■ Required action: Within this material, how many lines include the word "round"? Answer with a number and nothing more.

■ Material for this task:
+ + + +

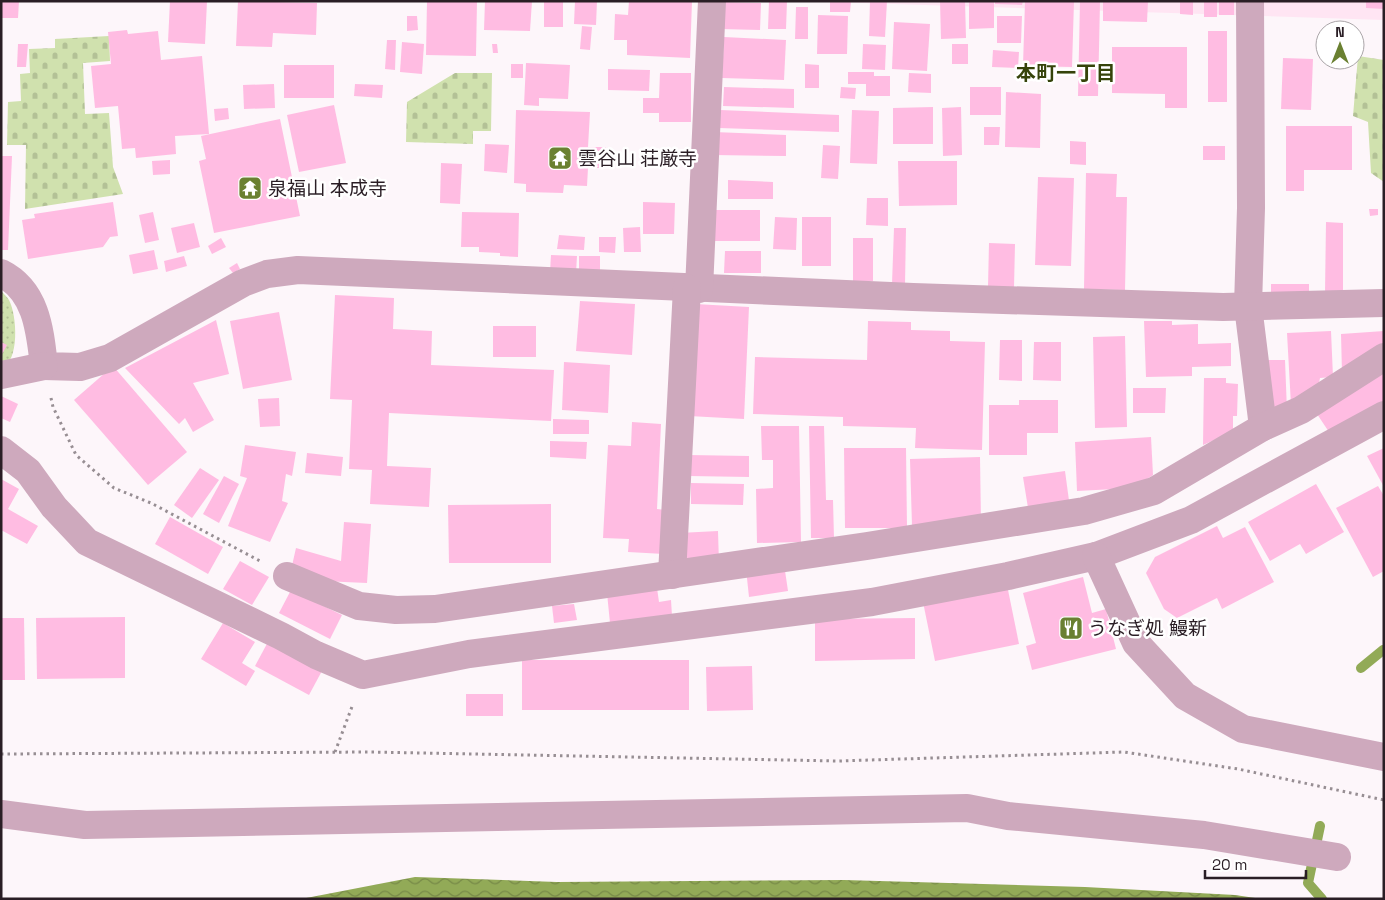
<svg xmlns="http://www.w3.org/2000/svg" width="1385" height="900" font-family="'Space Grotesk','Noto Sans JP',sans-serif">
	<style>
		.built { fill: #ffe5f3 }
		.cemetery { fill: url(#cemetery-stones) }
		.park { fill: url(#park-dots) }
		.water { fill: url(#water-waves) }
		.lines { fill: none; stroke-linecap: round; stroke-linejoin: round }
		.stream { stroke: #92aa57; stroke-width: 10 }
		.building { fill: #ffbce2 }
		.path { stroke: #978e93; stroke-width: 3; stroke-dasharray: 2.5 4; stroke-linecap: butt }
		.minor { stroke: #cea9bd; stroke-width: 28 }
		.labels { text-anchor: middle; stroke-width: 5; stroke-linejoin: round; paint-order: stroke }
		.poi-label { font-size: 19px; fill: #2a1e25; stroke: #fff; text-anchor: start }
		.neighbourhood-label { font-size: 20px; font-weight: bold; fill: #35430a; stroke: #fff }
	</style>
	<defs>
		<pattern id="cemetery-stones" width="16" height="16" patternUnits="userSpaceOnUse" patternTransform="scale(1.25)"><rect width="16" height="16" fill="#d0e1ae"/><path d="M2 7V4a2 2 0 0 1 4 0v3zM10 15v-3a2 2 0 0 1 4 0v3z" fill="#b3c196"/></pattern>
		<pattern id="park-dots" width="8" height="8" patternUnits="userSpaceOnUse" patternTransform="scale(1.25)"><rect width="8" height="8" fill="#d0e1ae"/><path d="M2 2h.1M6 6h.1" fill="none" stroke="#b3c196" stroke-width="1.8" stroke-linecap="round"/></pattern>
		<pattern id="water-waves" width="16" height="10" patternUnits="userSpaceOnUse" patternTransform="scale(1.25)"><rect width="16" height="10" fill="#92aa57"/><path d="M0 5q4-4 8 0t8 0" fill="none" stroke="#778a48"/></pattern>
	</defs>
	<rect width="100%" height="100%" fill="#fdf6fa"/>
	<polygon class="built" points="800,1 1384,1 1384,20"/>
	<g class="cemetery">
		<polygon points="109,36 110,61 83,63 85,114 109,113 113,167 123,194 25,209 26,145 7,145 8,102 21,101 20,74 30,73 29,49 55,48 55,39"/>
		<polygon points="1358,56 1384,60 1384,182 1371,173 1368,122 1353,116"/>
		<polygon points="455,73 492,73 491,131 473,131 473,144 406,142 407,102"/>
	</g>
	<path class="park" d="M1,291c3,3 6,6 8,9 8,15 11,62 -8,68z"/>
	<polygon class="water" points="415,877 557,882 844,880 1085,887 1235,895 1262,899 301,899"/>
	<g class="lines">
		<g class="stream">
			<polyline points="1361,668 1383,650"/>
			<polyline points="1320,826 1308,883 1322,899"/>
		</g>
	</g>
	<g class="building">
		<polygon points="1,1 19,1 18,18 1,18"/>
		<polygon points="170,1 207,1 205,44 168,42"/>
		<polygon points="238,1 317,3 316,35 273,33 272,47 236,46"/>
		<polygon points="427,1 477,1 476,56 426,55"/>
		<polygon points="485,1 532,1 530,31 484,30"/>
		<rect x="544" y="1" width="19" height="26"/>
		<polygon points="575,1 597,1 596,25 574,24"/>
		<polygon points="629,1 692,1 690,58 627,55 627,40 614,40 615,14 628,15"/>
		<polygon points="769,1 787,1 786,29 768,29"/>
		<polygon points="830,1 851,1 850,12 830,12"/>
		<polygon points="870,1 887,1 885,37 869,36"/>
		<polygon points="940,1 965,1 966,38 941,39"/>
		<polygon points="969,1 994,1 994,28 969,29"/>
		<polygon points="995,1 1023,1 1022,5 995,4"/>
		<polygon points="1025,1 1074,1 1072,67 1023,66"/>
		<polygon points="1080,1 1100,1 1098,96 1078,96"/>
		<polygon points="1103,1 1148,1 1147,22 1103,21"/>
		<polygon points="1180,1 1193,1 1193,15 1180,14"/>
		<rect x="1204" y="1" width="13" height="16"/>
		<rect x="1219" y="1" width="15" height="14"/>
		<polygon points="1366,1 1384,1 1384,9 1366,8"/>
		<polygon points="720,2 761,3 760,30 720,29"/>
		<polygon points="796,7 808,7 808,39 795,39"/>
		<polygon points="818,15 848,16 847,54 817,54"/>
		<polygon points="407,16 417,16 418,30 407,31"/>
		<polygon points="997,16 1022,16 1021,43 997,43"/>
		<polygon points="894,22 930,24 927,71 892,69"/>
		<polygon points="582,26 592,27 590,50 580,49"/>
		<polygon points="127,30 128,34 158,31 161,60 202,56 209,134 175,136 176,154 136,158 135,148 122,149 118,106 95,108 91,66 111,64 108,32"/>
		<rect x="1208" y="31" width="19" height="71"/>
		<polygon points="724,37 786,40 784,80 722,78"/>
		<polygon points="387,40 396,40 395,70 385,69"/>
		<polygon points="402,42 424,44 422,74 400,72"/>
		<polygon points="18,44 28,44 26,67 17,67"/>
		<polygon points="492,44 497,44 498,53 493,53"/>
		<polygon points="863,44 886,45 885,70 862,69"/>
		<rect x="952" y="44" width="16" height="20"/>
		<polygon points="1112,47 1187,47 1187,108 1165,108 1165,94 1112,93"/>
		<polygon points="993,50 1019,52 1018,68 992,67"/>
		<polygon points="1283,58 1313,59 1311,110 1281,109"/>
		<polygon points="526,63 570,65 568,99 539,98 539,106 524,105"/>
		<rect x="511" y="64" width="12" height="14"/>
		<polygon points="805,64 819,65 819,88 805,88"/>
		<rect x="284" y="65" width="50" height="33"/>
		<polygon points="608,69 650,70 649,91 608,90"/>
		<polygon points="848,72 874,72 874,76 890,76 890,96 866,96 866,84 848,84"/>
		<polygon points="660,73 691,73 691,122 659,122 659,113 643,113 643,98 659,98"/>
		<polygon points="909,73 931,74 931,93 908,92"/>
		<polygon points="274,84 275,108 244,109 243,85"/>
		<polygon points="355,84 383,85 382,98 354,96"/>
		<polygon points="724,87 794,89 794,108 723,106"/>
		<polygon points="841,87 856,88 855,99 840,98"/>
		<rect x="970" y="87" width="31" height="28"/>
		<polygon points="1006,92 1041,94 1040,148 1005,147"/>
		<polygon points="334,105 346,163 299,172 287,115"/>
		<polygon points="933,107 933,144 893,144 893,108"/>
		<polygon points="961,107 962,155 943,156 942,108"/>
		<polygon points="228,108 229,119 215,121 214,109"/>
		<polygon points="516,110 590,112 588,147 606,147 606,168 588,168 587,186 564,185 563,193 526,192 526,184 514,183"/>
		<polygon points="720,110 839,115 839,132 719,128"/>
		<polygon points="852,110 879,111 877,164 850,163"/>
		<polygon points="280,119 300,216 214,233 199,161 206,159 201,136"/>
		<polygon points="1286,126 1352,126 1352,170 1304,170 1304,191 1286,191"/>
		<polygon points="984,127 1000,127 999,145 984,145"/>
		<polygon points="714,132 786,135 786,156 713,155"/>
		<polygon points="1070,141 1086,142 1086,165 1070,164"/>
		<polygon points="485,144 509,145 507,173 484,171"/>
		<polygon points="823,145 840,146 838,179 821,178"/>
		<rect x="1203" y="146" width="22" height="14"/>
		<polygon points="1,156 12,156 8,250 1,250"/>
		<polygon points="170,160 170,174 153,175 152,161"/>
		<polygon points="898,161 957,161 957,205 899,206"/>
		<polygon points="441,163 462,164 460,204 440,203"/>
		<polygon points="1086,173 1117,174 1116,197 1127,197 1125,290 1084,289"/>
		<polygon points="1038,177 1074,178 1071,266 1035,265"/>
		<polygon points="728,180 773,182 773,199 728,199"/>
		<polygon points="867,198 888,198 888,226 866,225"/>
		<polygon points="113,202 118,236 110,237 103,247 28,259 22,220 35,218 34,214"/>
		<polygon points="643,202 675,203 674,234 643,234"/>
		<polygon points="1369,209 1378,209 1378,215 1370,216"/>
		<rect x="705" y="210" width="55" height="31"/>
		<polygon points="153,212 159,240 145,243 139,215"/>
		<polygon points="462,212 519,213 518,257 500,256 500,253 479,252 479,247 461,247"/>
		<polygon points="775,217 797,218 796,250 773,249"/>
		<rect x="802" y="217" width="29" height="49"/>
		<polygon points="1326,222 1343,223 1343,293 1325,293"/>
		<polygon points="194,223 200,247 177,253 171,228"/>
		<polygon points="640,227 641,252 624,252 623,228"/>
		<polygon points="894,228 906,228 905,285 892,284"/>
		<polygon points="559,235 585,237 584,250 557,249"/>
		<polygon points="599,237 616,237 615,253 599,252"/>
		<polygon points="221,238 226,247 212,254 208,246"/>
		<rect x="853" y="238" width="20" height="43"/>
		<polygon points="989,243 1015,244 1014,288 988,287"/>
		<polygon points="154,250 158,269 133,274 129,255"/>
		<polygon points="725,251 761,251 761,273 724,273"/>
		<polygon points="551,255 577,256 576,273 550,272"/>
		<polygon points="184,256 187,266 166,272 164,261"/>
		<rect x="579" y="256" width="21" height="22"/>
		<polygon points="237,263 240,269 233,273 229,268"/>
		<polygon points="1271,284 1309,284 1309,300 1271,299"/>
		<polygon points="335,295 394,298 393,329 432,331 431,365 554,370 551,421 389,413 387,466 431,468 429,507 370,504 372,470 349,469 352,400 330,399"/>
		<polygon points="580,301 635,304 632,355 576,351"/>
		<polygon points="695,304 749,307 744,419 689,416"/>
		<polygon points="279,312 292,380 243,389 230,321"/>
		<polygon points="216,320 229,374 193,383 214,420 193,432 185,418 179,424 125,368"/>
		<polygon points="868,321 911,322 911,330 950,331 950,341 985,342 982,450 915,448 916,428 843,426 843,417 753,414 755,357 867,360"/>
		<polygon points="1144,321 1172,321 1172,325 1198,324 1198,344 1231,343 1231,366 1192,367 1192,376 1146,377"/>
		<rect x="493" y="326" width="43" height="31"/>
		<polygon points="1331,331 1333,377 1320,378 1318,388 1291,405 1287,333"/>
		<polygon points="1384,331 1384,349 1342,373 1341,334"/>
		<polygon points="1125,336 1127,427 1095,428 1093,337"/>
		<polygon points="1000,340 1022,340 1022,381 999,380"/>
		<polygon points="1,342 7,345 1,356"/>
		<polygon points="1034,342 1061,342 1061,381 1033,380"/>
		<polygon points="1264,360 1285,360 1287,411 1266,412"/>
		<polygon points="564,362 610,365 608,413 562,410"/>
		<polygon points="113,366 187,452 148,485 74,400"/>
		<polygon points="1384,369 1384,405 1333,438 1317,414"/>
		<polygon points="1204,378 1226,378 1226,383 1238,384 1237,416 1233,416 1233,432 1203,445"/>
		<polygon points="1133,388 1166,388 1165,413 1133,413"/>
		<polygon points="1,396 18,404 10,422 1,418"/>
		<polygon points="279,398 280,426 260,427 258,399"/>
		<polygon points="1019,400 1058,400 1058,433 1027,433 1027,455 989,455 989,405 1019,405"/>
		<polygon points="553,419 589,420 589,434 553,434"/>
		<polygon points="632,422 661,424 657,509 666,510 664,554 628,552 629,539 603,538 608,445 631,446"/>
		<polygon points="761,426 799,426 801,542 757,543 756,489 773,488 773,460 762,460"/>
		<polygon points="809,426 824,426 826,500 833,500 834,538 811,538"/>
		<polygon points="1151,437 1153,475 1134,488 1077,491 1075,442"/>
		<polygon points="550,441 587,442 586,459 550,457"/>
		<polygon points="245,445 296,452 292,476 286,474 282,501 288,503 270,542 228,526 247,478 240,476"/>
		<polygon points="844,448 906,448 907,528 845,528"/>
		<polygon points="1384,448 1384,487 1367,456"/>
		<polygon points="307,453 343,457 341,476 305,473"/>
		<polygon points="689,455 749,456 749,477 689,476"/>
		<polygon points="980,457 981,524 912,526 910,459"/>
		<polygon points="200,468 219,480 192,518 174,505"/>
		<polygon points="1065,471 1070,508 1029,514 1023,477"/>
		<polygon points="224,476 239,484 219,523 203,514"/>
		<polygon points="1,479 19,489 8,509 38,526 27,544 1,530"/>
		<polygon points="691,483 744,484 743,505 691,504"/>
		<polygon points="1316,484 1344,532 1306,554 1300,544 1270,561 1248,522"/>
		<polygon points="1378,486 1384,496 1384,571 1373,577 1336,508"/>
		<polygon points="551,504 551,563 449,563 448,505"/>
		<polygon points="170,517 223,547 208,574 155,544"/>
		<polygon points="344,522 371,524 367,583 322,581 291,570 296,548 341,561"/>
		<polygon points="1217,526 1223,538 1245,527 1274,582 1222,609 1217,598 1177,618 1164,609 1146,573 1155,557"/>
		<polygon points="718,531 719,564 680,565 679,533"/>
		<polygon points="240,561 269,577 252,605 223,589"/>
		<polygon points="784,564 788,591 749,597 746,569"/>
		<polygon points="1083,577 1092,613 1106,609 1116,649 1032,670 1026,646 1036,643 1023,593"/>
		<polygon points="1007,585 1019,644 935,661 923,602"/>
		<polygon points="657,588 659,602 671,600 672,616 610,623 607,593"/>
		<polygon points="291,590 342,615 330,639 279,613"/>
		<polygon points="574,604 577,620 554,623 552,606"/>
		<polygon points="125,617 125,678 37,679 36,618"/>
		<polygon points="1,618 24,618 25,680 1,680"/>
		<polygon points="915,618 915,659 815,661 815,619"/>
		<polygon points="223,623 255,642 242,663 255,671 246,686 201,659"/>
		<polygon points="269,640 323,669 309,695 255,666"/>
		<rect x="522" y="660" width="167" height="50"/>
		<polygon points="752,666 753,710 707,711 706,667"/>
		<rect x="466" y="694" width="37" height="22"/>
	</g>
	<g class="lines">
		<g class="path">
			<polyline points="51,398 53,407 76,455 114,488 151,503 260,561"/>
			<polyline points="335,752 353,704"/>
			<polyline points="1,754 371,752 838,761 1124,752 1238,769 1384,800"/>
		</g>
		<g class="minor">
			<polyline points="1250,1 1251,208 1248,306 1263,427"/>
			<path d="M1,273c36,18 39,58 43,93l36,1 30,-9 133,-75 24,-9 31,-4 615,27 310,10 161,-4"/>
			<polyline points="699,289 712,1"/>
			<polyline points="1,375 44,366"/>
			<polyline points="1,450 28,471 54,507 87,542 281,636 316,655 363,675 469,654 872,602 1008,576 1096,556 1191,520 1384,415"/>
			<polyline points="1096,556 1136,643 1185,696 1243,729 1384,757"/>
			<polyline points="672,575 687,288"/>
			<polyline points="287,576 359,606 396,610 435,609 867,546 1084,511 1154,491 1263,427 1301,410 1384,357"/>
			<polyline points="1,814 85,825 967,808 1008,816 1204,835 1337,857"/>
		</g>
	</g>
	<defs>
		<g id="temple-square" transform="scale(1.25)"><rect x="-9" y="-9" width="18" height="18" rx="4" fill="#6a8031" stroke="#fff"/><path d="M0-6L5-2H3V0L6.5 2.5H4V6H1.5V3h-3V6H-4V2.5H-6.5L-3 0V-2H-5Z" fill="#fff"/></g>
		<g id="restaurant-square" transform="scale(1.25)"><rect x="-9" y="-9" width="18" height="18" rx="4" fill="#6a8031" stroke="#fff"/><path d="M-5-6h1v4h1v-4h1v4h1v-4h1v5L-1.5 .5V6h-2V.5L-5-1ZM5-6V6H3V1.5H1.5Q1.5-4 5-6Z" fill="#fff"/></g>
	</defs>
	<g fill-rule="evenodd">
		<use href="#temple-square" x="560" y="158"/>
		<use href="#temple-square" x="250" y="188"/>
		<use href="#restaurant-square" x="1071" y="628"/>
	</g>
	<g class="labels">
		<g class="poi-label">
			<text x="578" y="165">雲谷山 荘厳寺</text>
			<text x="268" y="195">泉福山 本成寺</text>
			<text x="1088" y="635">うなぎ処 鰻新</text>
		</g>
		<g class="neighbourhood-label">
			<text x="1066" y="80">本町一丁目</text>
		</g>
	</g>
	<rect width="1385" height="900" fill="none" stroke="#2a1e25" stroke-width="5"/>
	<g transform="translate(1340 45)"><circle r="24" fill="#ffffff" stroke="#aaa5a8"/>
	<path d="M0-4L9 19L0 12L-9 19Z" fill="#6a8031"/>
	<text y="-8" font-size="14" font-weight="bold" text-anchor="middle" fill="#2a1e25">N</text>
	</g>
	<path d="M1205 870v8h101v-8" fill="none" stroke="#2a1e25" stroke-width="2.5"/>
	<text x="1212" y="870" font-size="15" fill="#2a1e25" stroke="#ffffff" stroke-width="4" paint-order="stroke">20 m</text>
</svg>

+ + + +

■ Answer to this exercise: 3